He and around a dozen other hikers — mostly young Israelis and Germans — spent the night lying on top of one another, trying to fight off hypothermia by sharing body heat and talking about anything they could think of to keep from falling asleep. But they were a small group. The rest of their group, 40 to 50 young people, decided to go to the nearest town, Muktinath, he said in an interview from a hospital in Katmandu. “And we don’t know what happened to them.”
Around 350 hikers, porters and guides were making their way across the Thorong La pass on Tuesday morning when a ferocious, lashing freak snowstorm — the tail end of a dying cyclone that had ravaged India’s eastern coast — closed in on them, burying their legs in snow and making their progress down the steep path to safety agonizingly slow. Of those, 244 reached their destination, according to Ramesh Dhamala, chairman of the Trekking Agencies Association of Nepal. The bodies of three yak herders killed in an avalanche were also located on Wednesday.
The bodies of seven trekkers, six of them visitors from other countries and one Nepali, were retrieved on Thursday, according to the association, bringing the number of dead to 27. That number is expected to rise, because many bodies are presumed to be buried under several feet of snow. Trekkers who have been rescued have spoken of passing large numbers of frozen bodies as they hiked out, said Gopal Babu Shrestha, an official with Trekking Agencies.
Harry Dahal, a director of Swissa, a tour agency that caters to Israeli trekkers, said around 100 of his clients were planning to cross the pass on the day of the storm, and 40 were still missing.
Nepal’s army and police force began rescue operations after dawn on Thursday, and by nightfall reported more than 70 rescues. Dozens more hikers are safe but snowbound in remote lodges. Meanwhile, survivors were arriving in Katmandu’s army hospital, wondering at the storm that had engulfed them.
“It was a terrible experience,” Mr. Megreli said. “It seemed that everything was fine. The weather was fine. The trail was not so hard. Until the storm.”
The Annapurna Circuit, as the three-week trekking path is called, is a popular route, nicknamed the Apple Pie Trek for its famously well-stocked lodges. Guesthouses along the way provide hikers with thick blankets, yak-dung fires and simple foods like rice and soup, said David Ways, a travel writer who has made the journey twice. October is peak season for the route because the weather is optimal. Temperatures are usually moderate, and there would have been little worry about snow. Anyway, in the days leading up to Tuesday, Mr. Dahal said, “there was not even a drop of cloud in the sky, it was all blue sky.”
Members of the Israeli group had just crossed the pass and were beginning their descent toward Muktinath when the wind whipped up, lashing their faces with snow and making it difficult to see, Mr. Dahal said. The path is both steep and exposed, offering virtually nothing that could serve as shelter. As the snow accumulated, some hikers found that it was taking them as long as five minutes to make a single meticulous step, he said, and some hikers lost their shoes in the snow.
Linor Kajan, a hiker who survived, said she became separated from her group and got stuck in a snowdrift, unable to see, until a Nepali guide she knew spotted her and “dragged me, really dragged me to the tea shop.”

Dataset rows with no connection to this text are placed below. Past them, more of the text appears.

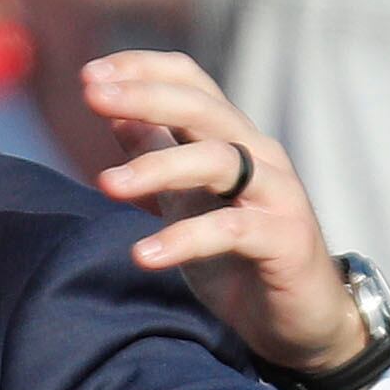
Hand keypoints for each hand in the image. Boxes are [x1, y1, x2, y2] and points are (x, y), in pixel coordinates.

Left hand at [80, 50, 367, 376]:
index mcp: (231, 140)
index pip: (191, 83)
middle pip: (201, 108)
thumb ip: (157, 156)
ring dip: (157, 167)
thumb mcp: (185, 201)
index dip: (143, 70)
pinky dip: (185, 238)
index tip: (89, 75)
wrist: (299, 319)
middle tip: (93, 97)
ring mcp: (277, 193)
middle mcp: (257, 155)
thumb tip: (115, 116)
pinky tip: (144, 254)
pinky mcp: (285, 238)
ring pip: (217, 160)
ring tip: (106, 184)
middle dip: (145, 97)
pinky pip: (231, 228)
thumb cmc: (239, 256)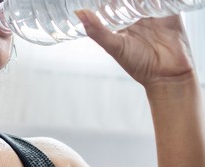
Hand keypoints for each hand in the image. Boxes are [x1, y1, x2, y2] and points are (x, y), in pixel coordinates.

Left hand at [75, 10, 195, 88]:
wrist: (165, 75)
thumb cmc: (138, 65)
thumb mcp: (114, 46)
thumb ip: (98, 31)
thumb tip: (79, 13)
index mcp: (121, 23)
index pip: (111, 4)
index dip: (106, 0)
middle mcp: (136, 17)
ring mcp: (153, 13)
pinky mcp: (170, 13)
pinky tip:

Mr. Shrestha, the Trekking Agencies official, said the sudden storm was unlike anything he had seen in his 15-year career. “It was not snowing when they started to walk down,” he said. “Less than one to two hours later, they could not move. They cannot go back, they cannot go ahead.” After spending Wednesday at the site of the rescue operation, he said that many of those who died had nearly reached Muktinath. Some stumbled into the town just before dawn on Wednesday.
“Everyone was freezing, everyone was trying to put their feet in the right place, slowly, slowly,” he said. “Everything looks white, and you can’t find the real path.”

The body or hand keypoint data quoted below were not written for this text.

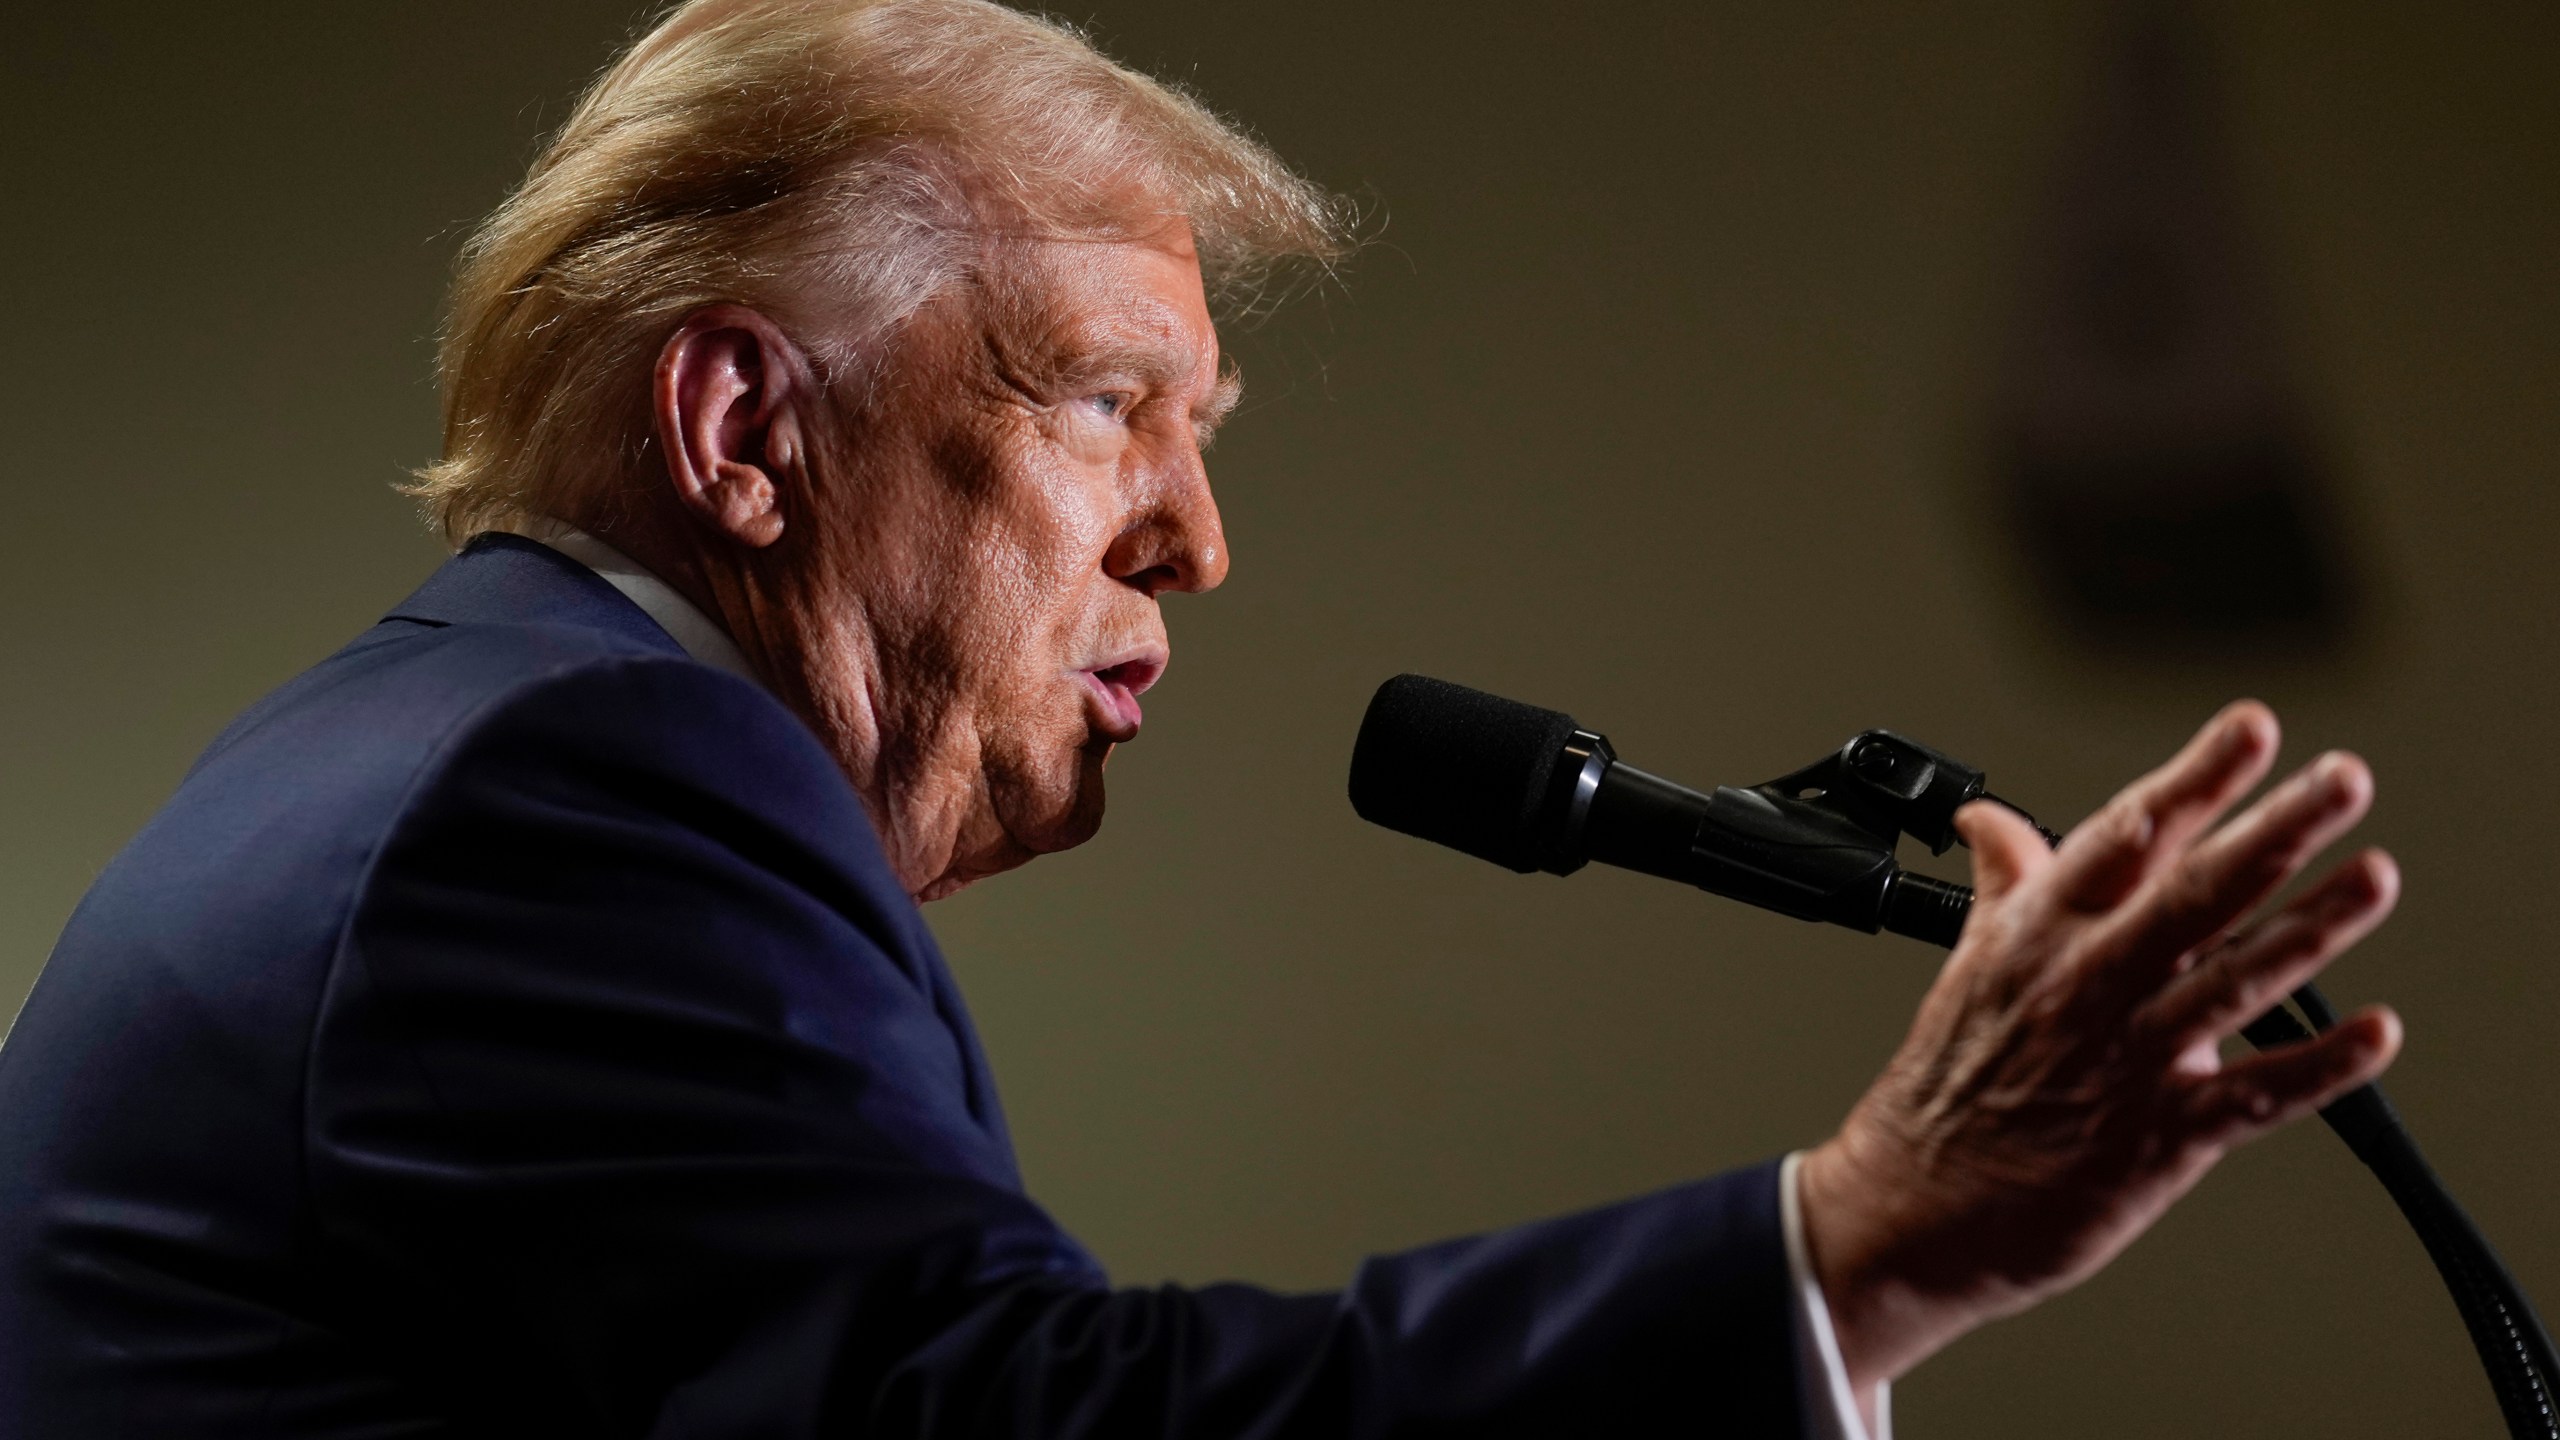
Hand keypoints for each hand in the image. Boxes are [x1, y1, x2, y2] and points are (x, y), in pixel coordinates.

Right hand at [1798, 701, 2402, 1391]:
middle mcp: (2085, 986)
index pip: (2126, 836)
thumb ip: (2003, 884)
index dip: (2195, 779)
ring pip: (2233, 981)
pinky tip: (2374, 1034)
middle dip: (2276, 831)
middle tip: (2343, 782)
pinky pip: (2251, 1096)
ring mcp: (2123, 1060)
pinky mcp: (2154, 1138)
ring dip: (2311, 929)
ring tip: (2373, 879)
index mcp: (2039, 936)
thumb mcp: (1964, 967)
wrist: (1908, 1207)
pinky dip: (2317, 1066)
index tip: (2252, 728)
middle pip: (2194, 894)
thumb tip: (1988, 820)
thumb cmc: (1942, 1091)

The blizzard abated Wednesday, and in the tea stand, the small group of survivors with Mr. Megreli finally decided to venture out into the waist-high snow.They did so without any certainty that they would be strong enough to reach the town. “We couldn’t see the way, we didn’t know the way, and all the night it was snowing,” said Maya Ora, 21, another Israeli hiker.

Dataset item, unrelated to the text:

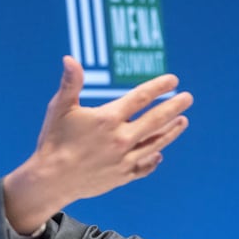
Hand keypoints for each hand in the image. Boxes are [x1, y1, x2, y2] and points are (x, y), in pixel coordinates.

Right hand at [3, 56, 192, 232]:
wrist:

They wrote one note that they hoped would reach diplomats from their home countries, and handed it to a Nepali guide on horseback. And they left a second handwritten note addressed to whatever stranger would next enter the building, listing all their names and asking that someone look for them, Mr. Megreli said.
Ms. Ora, 21, said they hiked for eight hours before they were able to get cellphone reception. At that point, they saw a Nepali rescue helicopter. Mr. Megreli credited the handwritten note, passed by the man on horseback to an Israeli guide, who then contacted Israel’s ambassador to Nepal. Ms. Ora described it as a miracle.
“All the time I thought, ‘I am going to die,’ ” she said. “This is the moment when I said: ‘It’s over. I am going home. I am going to be O.K.’ ”
Mr. Megreli was sitting near her. “Some of us are suffering from little medical conditions,” he said. “We are happy that we are alive. We are O.K. We are exhausted. We don’t feel some sensations in the fingers. But everything is going to be O.K.”